May 05 2014 | By Holly Evarts | Photo: Eileen Barroso

Vineet Goyal, assistant professor of industrial engineering and operations research, has won a National Science Foundation (NSF) CAREER Award for his research on designing data-driven tractable and robust approaches for large-scale dynamic optimization under uncertainty. The five-year, $400,000 grant—NSF’s most prestigious award to recognize outstanding junior faculty—will help advance his research in developing foundational theory that will provide fundamental and practical new tools for a broad spectrum of real world problems, particularly in the electricity markets and smart grid applications.

Vineet Goyal
Vineet Goyal

“I am thrilled to receive this important award,” says Goyal, who is also a member of the Institute for Data Sciences and Engineering’s Foundations of Data Science and Financial and Business Analytics Center. He plans to use the grant to further his research project—“A Data-driven Robust Approach for Large-Scale Dynamic Optimization”—in developing efficient data-driven algorithms for dynamic optimization problems under uncertainty.

Everyone, from individuals to businesses and even governments, has to make decisions under uncertainty on a regular basis. For instance, a portfolio manager makes asset-allocation decisions under uncertain future returns and an electricity system operator makes unit-commitment decisions under uncertain future supply and demand. Therefore, dynamic optimization (or decision making under uncertainty) is an important problem that arises in a broad spectrum of applications.

In today’s world of big data, it is possible to build models for future uncertainties in a problem such as future demand realizations in electricity markets or future asset returns in financial markets. Therefore, Goyal explains, it is important to study approaches that efficiently use these large datasets to build good models for the uncertainties in parameters and also to develop efficient algorithms to solve the resulting decision problems under these new models of uncertainty.
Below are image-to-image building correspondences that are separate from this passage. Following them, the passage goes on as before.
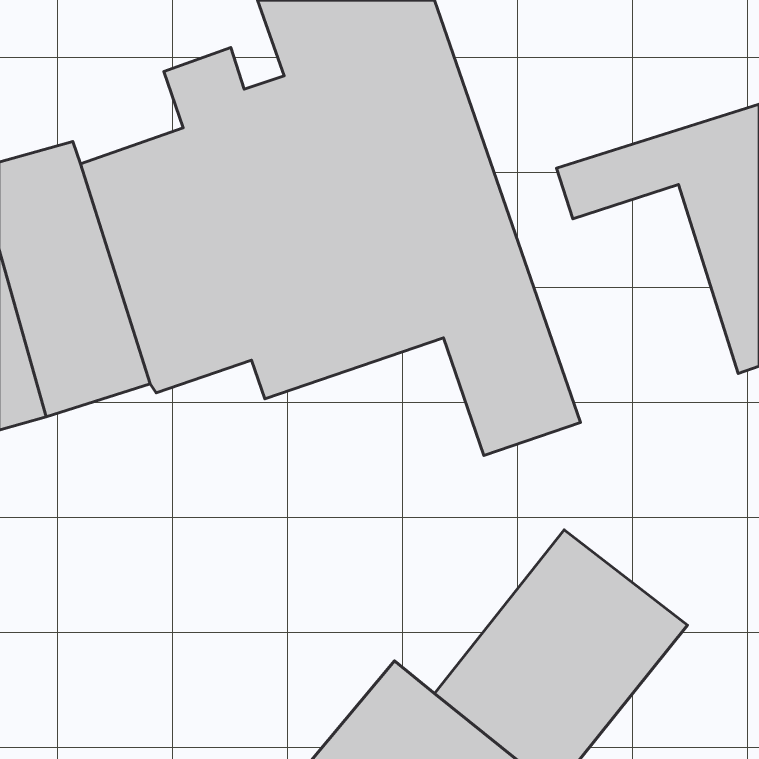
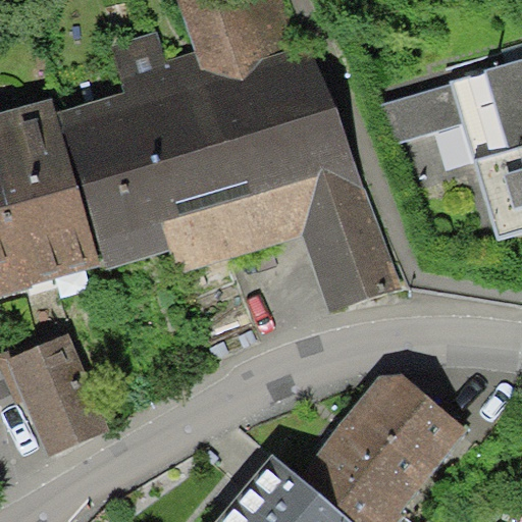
building: none -> [7,333,111,470]

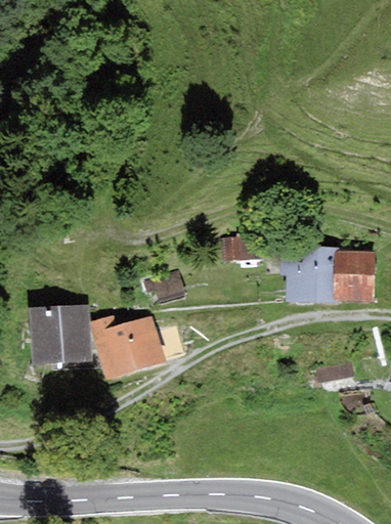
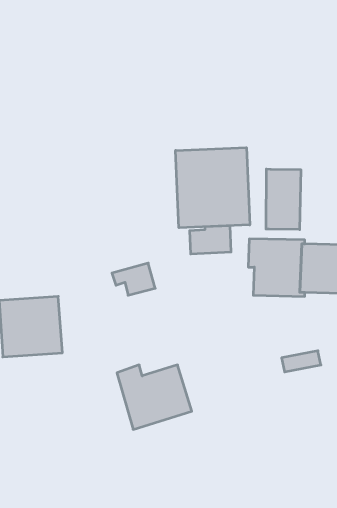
building: none -> [176,148,250,228]
building: none -> [266,169,301,230]
building: [88,314,164,380] -> [117,365,192,429]

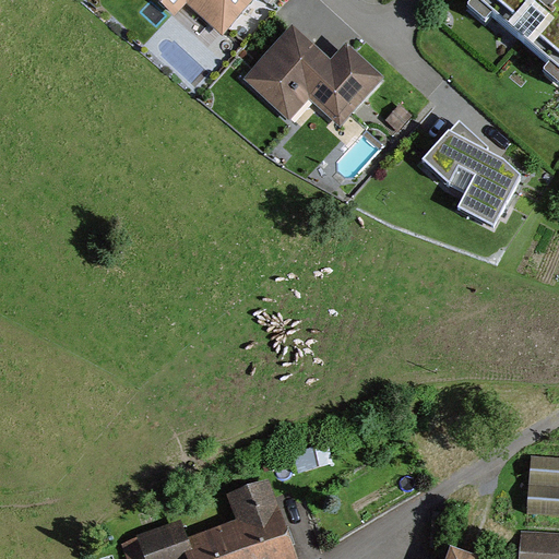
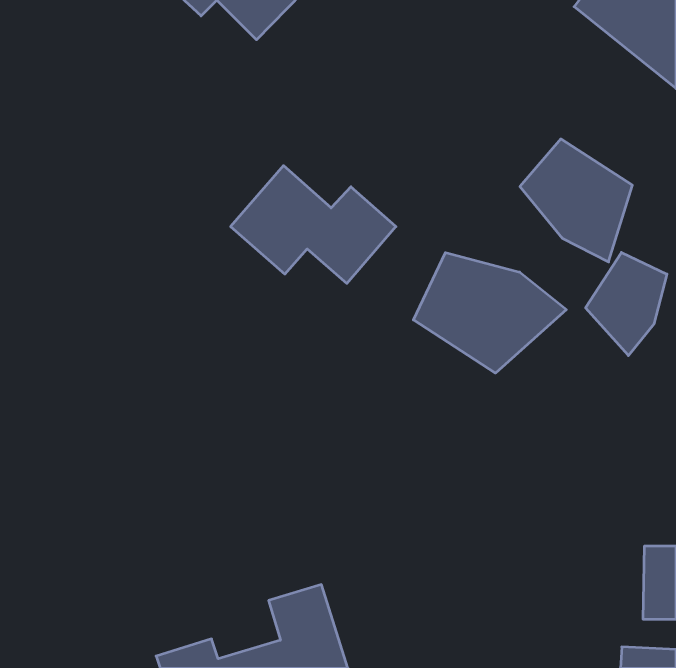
building: [245,32,381,129] -> [231,166,396,283]
building: none -> [586,252,667,356]
building: none -> [413,253,566,373]

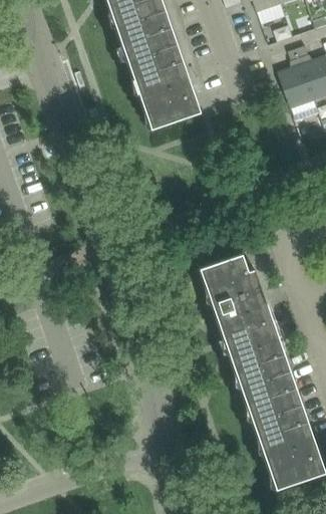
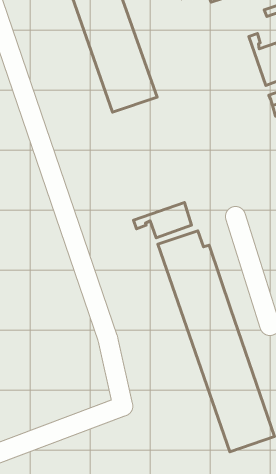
building: [278,48,315,108] -> none
building: none -> [133,203,191,238]

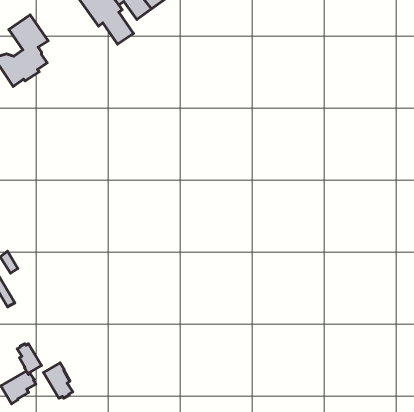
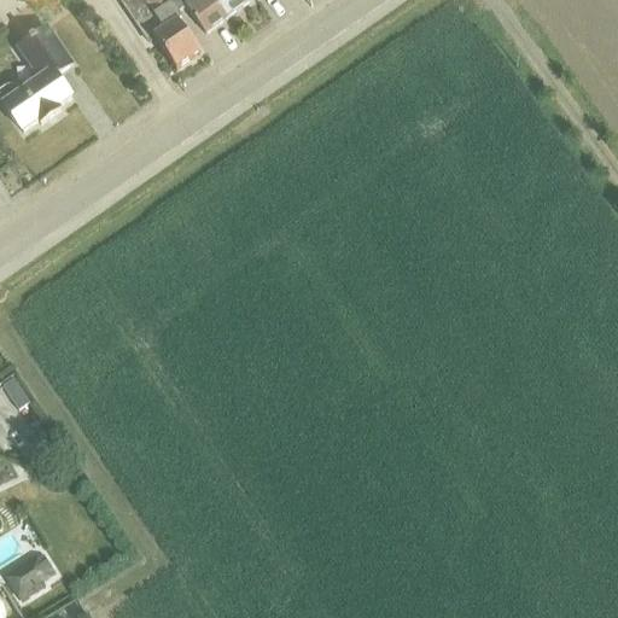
building: [17,344,42,374] -> none
building: [44,363,73,398] -> none

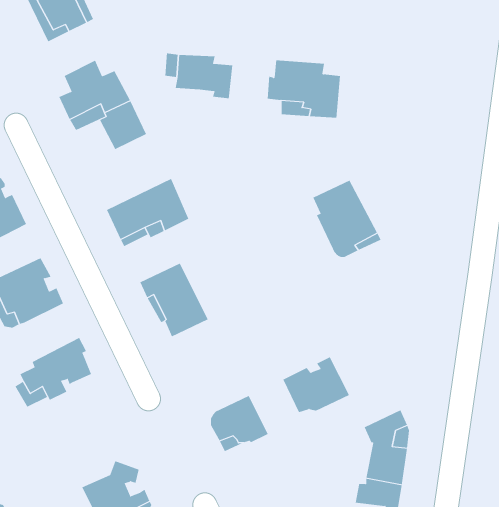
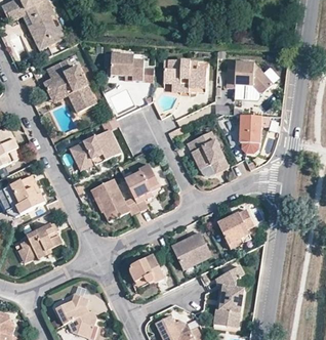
building: none -> [227,65,275,95]
building: none -> [239,115,260,144]
building: none -> [126,164,160,203]
building: none -> [216,209,253,249]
A traditional approach to solving such sequential decision problems under uncertainty is to model the underlying problem uncertainties as a probability distribution and formulate the decision problem as a stochastic optimization problem. While this can be a good approach in some cases, it is, he says, “by and large computationally inefficient and does not scale to high dimensional problems.”

Goyal’s NSF CAREER project addresses two fundamental problems in dynamic optimization. The first is how to model from data the underlying uncertainties in the problem. He proposes to develop new data-driven paradigms of modeling problem uncertainties that lead to efficiently solvable optimization problems. The second problem he is examining is how to design efficient and robust algorithms for solving the resulting dynamic optimization problems.

Goyal’s broad goal is to develop data-driven, robust, practical, and easy-to-implement algorithms with potentially strong theoretical performance guarantees for dynamic optimization problems. He notes, “Because dynamic optimization can be applied to a wide number of applications, any progress in this field will have significant impact in practice.”